Apple promises to disclose more details about app removals from App Store

Following numerous examples that Apple’s opaque decision-making process threatens freedom of expression in authoritarian countries such as China and Russia, the company has promised to enhance disclosures about why it expels certain apps from its App Store.

App Store

Patrick McGee for Financial Times:

Activist investors secured the commitment from Apple earlier this month, according to three people familiar with the agreement.
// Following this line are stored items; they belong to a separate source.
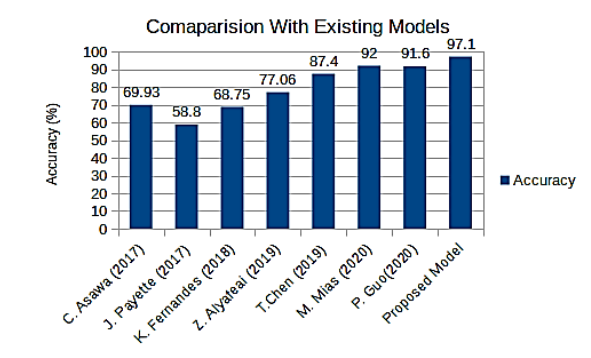
Figure 10. Comparison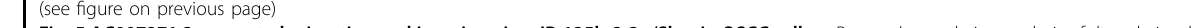
Fig. 5 AC007271.3 promoted migration and invasion via miR-125b-2-3p/Slug in OSCC cells. a Pearson ’ s correlation analysis of the relationship between AC007271.3 and miR-125b-2-3p ( n = 82). b Western blot analysis was performed to detect the expression of Slug and EMT ‐ related markers after overexpressing (or knocking down) AC007271.3 in SCC9 and SCC15. c MiR-125b-2-3p mimic could reverse the changing expression of Slug and E-cadherin caused by overexpressed AC007271.3. d – e Effects of pcDNA3.1( + )-AC007271.3, miR-125b-2-3p mimic, si-Slug on the migration d and invasion e in SCC9 and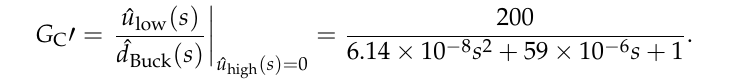
Figure 10. According to Figure 10, the crossover frequency of the proposed converter is higher than that of the traditional two-level converter due to smaller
Last March nearly a third of shareholders at its annual meeting backed a resolution calling for greater transparency in its relations with foreign governments.

Petitioners led by Azzad Asset Management, a faith-based investor in the US, and British activist investment platform Tulipshare had called on Apple to give more detail on why certain apps were pulled from the App Store after some Bible and Koran study tools were inexplicably banned from China in late 2021.

The company has long been criticised for acquiescing to foreign governments’ requests that certain apps be removed. Encrypted messaging tools WhatsApp and Signal are not allowed in China’s App Store, for instance, nor are The New York Times or some social media apps.

It will now give investors more detail about apps that are taken down in its Transparency Report…

MacDailyNews Take: It’s hardly inexplicable: Bible and Koran study tools were banned from Apple’s App Store in China because communism and religion cannot coexist.